The Edinburgh Futures Institute has funded a research project exploring whether enabling local communities to make better use of available data could aid the provision of health-care.
Researchers at the University expect that data collected by private and public providers of basic health-care – such as patient records and medicine distribution – could empower members of communities in deprived areas to make more informed decisions about their health.
The EFI Research Award-winning team – led by Dr Jean-Benoît Falisse – conducted interviews with government officials and activists in the Democratic Republic of the Congo and India.
The interdisciplinary team of researchers from Social and Political Science and Design Informatics are examining whether improved handling of data could grant the disadvantaged a more powerful voice to demand access to basic services from providers.
Activists and officials have raised concerns that increasingly abundant data could toughen the already existing power relationships. Private providers could use it to further maximise profit and a state with autocratic tendencies could use it to monitor its population.
In D.R. Congo, local officials highlighted that the technology to compile data-sets, which could increase the accessibility of basic health-care, is not easy to access. Many people there receive vital information through churches and FM radios.
Interviews with Indian officials suggest that the data there is often incomplete and not always helpful for the main goal, which is to improve basic health-care and make it more accessible.

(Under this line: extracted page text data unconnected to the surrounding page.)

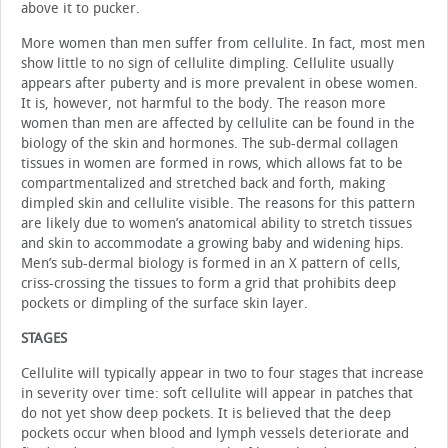
above it to pucker.
More women than men suffer from cellulite. In fact, most men
show little to no sign of cellulite dimpling. Cellulite usually
appears after puberty and is more prevalent in obese women.
It is, however, not harmful to the body. The reason more
women than men are affected by cellulite can be found in the
biology of the skin and hormones. The sub-dermal collagen
tissues in women are formed in rows, which allows fat to be
compartmentalized and stretched back and forth, making
dimpled skin and cellulite visible. The reasons for this pattern
are likely due to women’s anatomical ability to stretch tissues
and skin to accommodate a growing baby and widening hips.
Men’s sub-dermal biology is formed in an X pattern of cells,
criss-crossing the tissues to form a grid that prohibits deep
pockets or dimpling of the surface skin layer.
STAGES
Cellulite will typically appear in two to four stages that increase
in severity over time: soft cellulite will appear in patches that
do not yet show deep pockets. It is believed that the deep
pockets occur when blood and lymph vessels deteriorate and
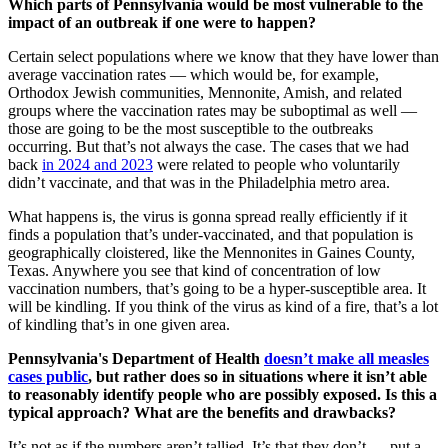
Which parts of Pennsylvania would be most vulnerable to the
impact of an outbreak if one were to happen?
Certain select populations where we know that they have lower than
average vaccination rates — which would be, for example,
Orthodox Jewish communities, Mennonite, Amish, and related
groups where the vaccination rates may be suboptimal as well —
those are going to be the most susceptible to the outbreaks
occurring. But that’s not always the case. The cases that we had
back
in 2024 and 2023
were related to people who voluntarily
didn’t vaccinate, and that was in the Philadelphia metro area.
What happens is, the virus is gonna spread really efficiently if it
finds a population that’s under-vaccinated, and that population is
geographically cloistered, like the Mennonites in Gaines County,
Texas. Anywhere you see that kind of concentration of low
vaccination numbers, that’s going to be a hyper-susceptible area. It
will be kindling. If you think of the virus as kind of a fire, that’s a lot
of kindling that’s in one given area.
Pennsylvania's Department of Health
doesn’t make all measles
cases public
, but rather does so in situations where it isn’t able
to reasonably identify people who are possibly exposed. Is this a
typical approach? What are the benefits and drawbacks?
It’s not as if the numbers aren’t tallied. It’s that they don’t … put a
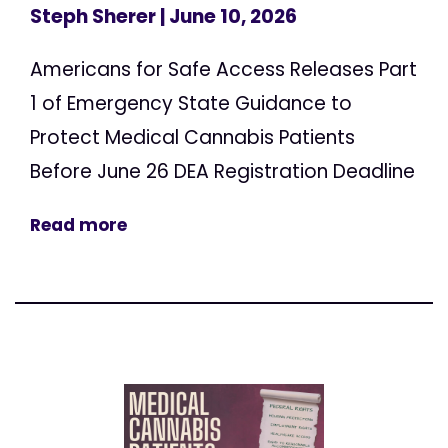
Steph Sherer
| June 10, 2026
Americans for Safe Access Releases Part
1 of Emergency State Guidance to
Protect Medical Cannabis Patients
Before June 26 DEA Registration Deadline
Read more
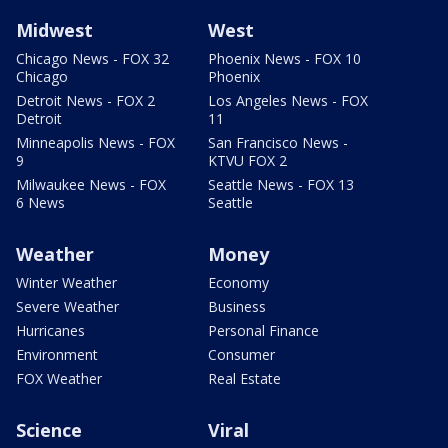
Midwest
West
Chicago News - FOX 32
Phoenix News - FOX 10
Chicago
Phoenix
Detroit News - FOX 2
Los Angeles News - FOX
Detroit
11
Minneapolis News - FOX
San Francisco News -
9
KTVU FOX 2
Milwaukee News - FOX
Seattle News - FOX 13
6 News
Seattle
Weather
Money
Winter Weather
Economy
Severe Weather
Business
Hurricanes
Personal Finance
Environment
Consumer
FOX Weather
Real Estate
Science
Viral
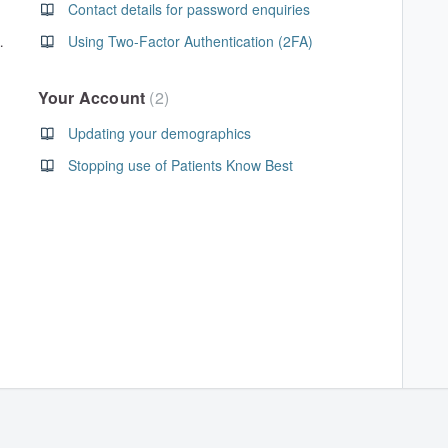
Contact details for password enquiries
on has expired
Using Two-Factor Authentication (2FA)
Your Account
2
Updating your demographics
Stopping use of Patients Know Best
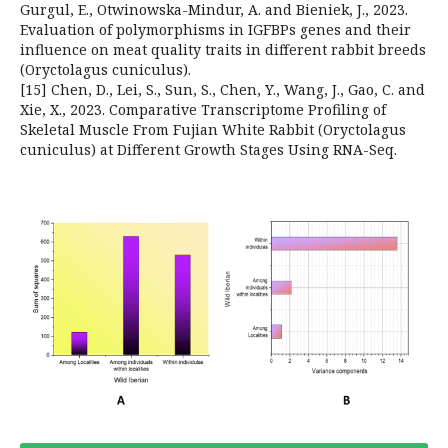
Gurgul, E., Otwinowska-Mindur, A. and Bieniek, J., 2023.
Evaluation of polymorphisms in IGFBPs genes and their
influence on meat quality traits in different rabbit breeds
(Oryctolagus cuniculus).
[15] Chen, D., Lei, S., Sun, S., Chen, Y., Wang, J., Gao, C. and
Xie, X., 2023. Comparative Transcriptome Profiling of
Skeletal Muscle From Fujian White Rabbit (Oryctolagus
cuniculus) at Different Growth Stages Using RNA-Seq.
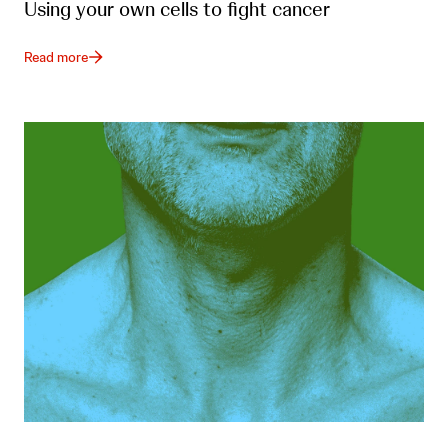
Using your own cells to fight cancer
Read more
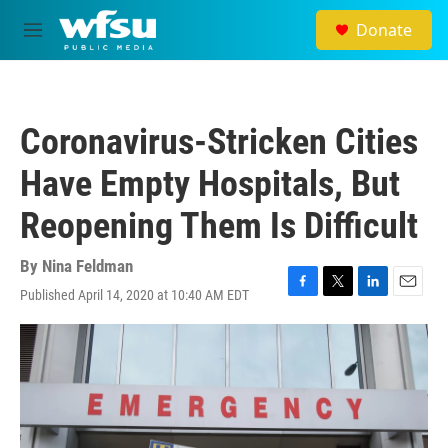
Skip to main content
Donate
M
e
n
u
Coronavirus-Stricken Cities
Have Empty Hospitals, But
Reopening Them Is Difficult
By
Nina Feldman
Published April 14, 2020 at 10:40 AM EDT
F
T
L
E
a
w
i
m
c
i
n
a
e
t
k
i
b
t
e
l
o
e
d
o
r
I
k
n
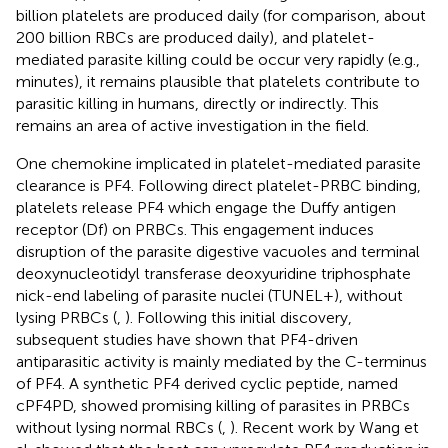
billion platelets are produced daily (for comparison, about
200 billion RBCs are produced daily), and platelet-
mediated parasite killing could be occur very rapidly (e.g.,
minutes), it remains plausible that platelets contribute to
parasitic killing in humans, directly or indirectly. This
remains an area of active investigation in the field.
One chemokine implicated in platelet-mediated parasite
clearance is PF4. Following direct platelet-PRBC binding,
platelets release PF4 which engage the Duffy antigen
receptor (Df) on PRBCs. This engagement induces
disruption of the parasite digestive vacuoles and terminal
deoxynucleotidyl transferase deoxyuridine triphosphate
nick-end labeling of parasite nuclei (TUNEL+), without
lysing PRBCs (
,
). Following this initial discovery,
subsequent studies have shown that PF4-driven
antiparasitic activity is mainly mediated by the C-terminus
of PF4. A synthetic PF4 derived cyclic peptide, named
cPF4PD, showed promising killing of parasites in PRBCs
without lysing normal RBCs (
,
). Recent work by Wang et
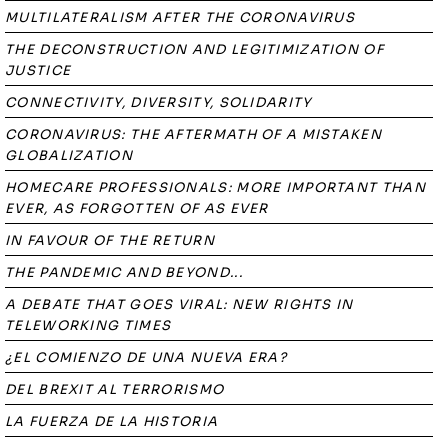
MULTILATERALISM AFTER THE CORONAVIRUS
THE DECONSTRUCTION AND LEGITIMIZATION OF
JUSTICE
CONNECTIVITY, DIVERSITY, SOLIDARITY
CORONAVIRUS: THE AFTERMATH OF A MISTAKEN
GLOBALIZATION
HOMECARE PROFESSIONALS: MORE IMPORTANT THAN
EVER, AS FORGOTTEN OF AS EVER
IN FAVOUR OF THE RETURN
THE PANDEMIC AND BEYOND...
A DEBATE THAT GOES VIRAL: NEW RIGHTS IN
TELEWORKING TIMES
¿EL COMIENZO DE UNA NUEVA ERA?
DEL BREXIT AL TERRORISMO
LA FUERZA DE LA HISTORIA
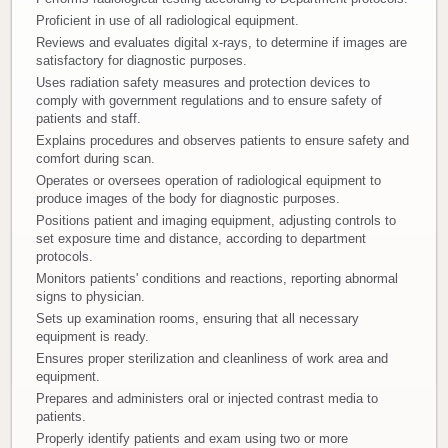
Proficient in use of all radiological equipment.
Donate
Reviews and evaluates digital x-rays, to determine if images are
satisfactory for diagnostic purposes.
Newborns
Uses radiation safety measures and protection devices to
comply with government regulations and to ensure safety of
patients and staff.
Call 269.781.4271
Explains procedures and observes patients to ensure safety and
comfort during scan.
Operates or oversees operation of radiological equipment to
produce images of the body for diagnostic purposes.
Positions patient and imaging equipment, adjusting controls to
set exposure time and distance, according to department
protocols.
Monitors patients' conditions and reactions, reporting abnormal
signs to physician.
Sets up examination rooms, ensuring that all necessary
equipment is ready.
Ensures proper sterilization and cleanliness of work area and
equipment.
Prepares and administers oral or injected contrast media to
patients.
Properly identify patients and exam using two or more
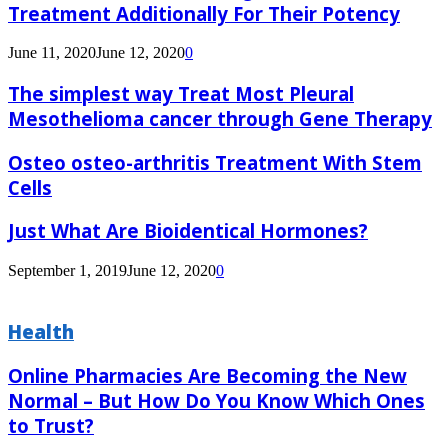
Treatment Additionally For Their Potency
June 11, 2020
June 12, 2020
0
The simplest way Treat Most Pleural
Mesothelioma cancer through Gene Therapy
Osteo osteo-arthritis Treatment With Stem
Cells
Just What Are Bioidentical Hormones?
September 1, 2019
June 12, 2020
0
Health
Online Pharmacies Are Becoming the New
Normal – But How Do You Know Which Ones
to Trust?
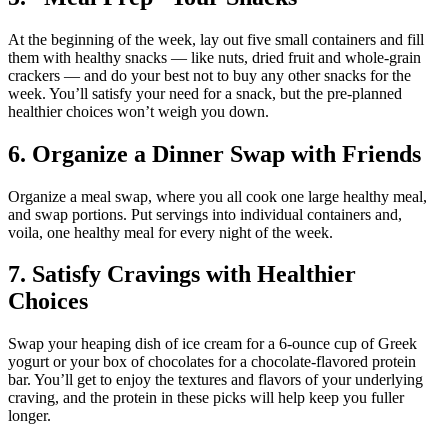
At the beginning of the week, lay out five small containers and fill
them with healthy snacks — like nuts, dried fruit and whole-grain
crackers — and do your best not to buy any other snacks for the
week. You’ll satisfy your need for a snack, but the pre-planned
healthier choices won’t weigh you down.
6. Organize a Dinner Swap with Friends
Organize a meal swap, where you all cook one large healthy meal,
and swap portions. Put servings into individual containers and,
voila, one healthy meal for every night of the week.
7. Satisfy Cravings with Healthier
Choices
Swap your heaping dish of ice cream for a 6-ounce cup of Greek
yogurt or your box of chocolates for a chocolate-flavored protein
bar. You’ll get to enjoy the textures and flavors of your underlying
craving, and the protein in these picks will help keep you fuller
longer.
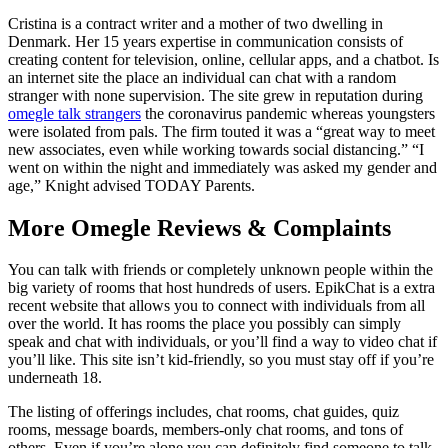
Cristina is a contract writer and a mother of two dwelling in
Denmark. Her 15 years expertise in communication consists of
creating content for television, online, cellular apps, and a chatbot. Is
an internet site the place an individual can chat with a random
stranger with none supervision. The site grew in reputation during
omegle talk strangers
the coronavirus pandemic whereas youngsters
were isolated from pals. The firm touted it was a “great way to meet
new associates, even while working towards social distancing.” “I
went on within the night and immediately was asked my gender and
age,” Knight advised TODAY Parents.
More Omegle Reviews & Complaints
You can talk with friends or completely unknown people within the
big variety of rooms that host hundreds of users. EpikChat is a extra
recent website that allows you to connect with individuals from all
over the world. It has rooms the place you possibly can simply
speak and chat with individuals, or you’ll find a way to video chat if
you’ll like. This site isn’t kid-friendly, so you must stay off if you’re
underneath 18.
The listing of offerings includes, chat rooms, chat guides, quiz
rooms, message boards, members-only chat rooms, and tons of
others. Even if you’re alone you can definitely find someone to talk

Despite these challenges, the collection of data itself could have a positive impact. Indian activists believe that collecting data helps people understand their situation better and gives them leverage in negotiating with the state.
The inaugural Research Award given out by the Edinburgh Futures Institute helps Dr Falisse’s team to further explore these global challenges.
With the goal of connecting existing knowledge, Dr Falisse organised a workshop with experts from a range of fields – including Informatics, Medicine and Anthropology – to share their insights and exchange ideas.
They were joined by 20 online participants from all around the world.
Dr Falisse is confident with this data-driven project.
“Data has always been part of my work, but it was not always central. The £5000 grant from the Edinburgh Futures Institute has enabled me to connect interdisciplinary expertise with key strands of the work my team and I are doing, while supporting our strong focus on data throughout the research.”